(Saved data entries)
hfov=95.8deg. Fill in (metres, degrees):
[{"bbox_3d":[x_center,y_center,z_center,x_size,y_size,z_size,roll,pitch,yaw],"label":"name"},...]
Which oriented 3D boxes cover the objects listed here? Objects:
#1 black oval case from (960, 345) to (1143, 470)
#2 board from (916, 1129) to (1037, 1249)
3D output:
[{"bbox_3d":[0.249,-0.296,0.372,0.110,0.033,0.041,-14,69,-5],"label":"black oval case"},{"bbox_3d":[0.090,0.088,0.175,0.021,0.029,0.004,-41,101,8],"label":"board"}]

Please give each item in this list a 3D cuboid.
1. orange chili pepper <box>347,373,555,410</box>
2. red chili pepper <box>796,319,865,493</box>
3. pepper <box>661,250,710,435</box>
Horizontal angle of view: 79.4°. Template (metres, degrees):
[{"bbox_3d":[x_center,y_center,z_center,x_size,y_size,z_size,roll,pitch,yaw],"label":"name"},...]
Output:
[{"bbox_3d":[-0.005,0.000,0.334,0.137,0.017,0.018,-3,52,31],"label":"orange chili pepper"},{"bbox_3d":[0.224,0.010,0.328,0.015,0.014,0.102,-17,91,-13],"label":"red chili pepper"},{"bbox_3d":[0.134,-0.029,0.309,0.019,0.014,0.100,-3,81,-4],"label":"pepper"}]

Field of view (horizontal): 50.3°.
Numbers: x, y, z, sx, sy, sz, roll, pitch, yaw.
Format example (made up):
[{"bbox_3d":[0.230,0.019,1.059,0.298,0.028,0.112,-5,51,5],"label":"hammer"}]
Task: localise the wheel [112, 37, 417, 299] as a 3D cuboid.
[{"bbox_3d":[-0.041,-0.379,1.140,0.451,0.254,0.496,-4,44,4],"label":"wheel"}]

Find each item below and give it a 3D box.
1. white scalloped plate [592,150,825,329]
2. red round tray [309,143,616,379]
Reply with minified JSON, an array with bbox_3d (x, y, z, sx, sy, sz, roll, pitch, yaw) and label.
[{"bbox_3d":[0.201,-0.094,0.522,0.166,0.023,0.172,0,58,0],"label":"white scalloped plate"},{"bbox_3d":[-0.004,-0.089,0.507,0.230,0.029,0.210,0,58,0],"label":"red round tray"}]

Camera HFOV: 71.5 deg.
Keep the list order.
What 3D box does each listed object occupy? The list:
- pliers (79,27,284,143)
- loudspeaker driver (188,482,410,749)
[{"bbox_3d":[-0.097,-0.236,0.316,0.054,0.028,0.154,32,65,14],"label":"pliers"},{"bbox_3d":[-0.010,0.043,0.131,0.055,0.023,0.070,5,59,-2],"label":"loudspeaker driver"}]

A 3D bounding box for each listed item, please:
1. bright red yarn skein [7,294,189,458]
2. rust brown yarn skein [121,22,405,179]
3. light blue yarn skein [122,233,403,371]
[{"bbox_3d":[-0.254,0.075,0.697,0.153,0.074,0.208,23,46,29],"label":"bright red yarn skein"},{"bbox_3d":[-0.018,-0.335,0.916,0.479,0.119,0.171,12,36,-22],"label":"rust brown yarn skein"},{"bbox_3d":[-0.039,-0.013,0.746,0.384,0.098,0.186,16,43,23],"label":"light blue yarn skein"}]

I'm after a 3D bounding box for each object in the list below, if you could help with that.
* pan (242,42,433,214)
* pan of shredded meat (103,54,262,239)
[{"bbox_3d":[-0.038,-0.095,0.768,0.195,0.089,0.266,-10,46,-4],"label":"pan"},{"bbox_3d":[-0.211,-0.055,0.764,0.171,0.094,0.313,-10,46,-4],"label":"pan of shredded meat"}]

** YOUR ASSIGNMENT **
Only the lines that hold the word "item" are wanted; each should be pulled from the records.

** ANSWER TO THIS PROBLEM **
Please give each item in this list a 3D cuboid.
Find each item below and give it a 3D box.
A 3D bounding box for each listed item, please:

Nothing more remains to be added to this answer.